— WHAT YOU HAVE TO DO —
Wherever a line of the data contains "Apple", copy that line.

— MATERIAL PROVIDED —
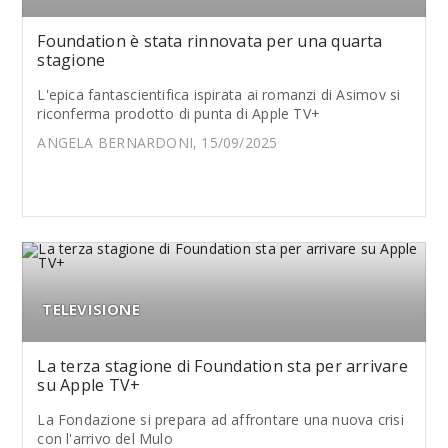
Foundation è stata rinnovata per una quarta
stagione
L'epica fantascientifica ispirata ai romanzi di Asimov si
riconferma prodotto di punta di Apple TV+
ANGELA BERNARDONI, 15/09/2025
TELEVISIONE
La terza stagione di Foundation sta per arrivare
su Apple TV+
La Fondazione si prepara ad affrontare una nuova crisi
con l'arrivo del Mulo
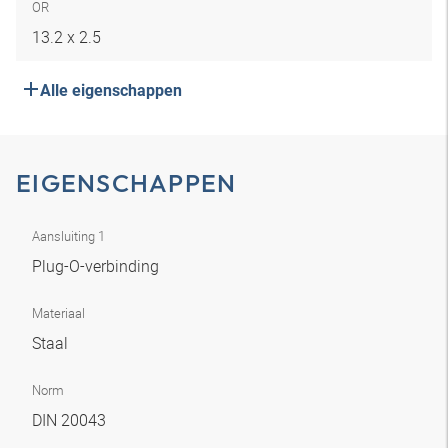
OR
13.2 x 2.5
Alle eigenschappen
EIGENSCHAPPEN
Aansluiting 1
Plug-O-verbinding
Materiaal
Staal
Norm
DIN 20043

— SOLUTION TO THE EXERCISE —
riconferma prodotto di punta di Apple TV+
su Apple TV+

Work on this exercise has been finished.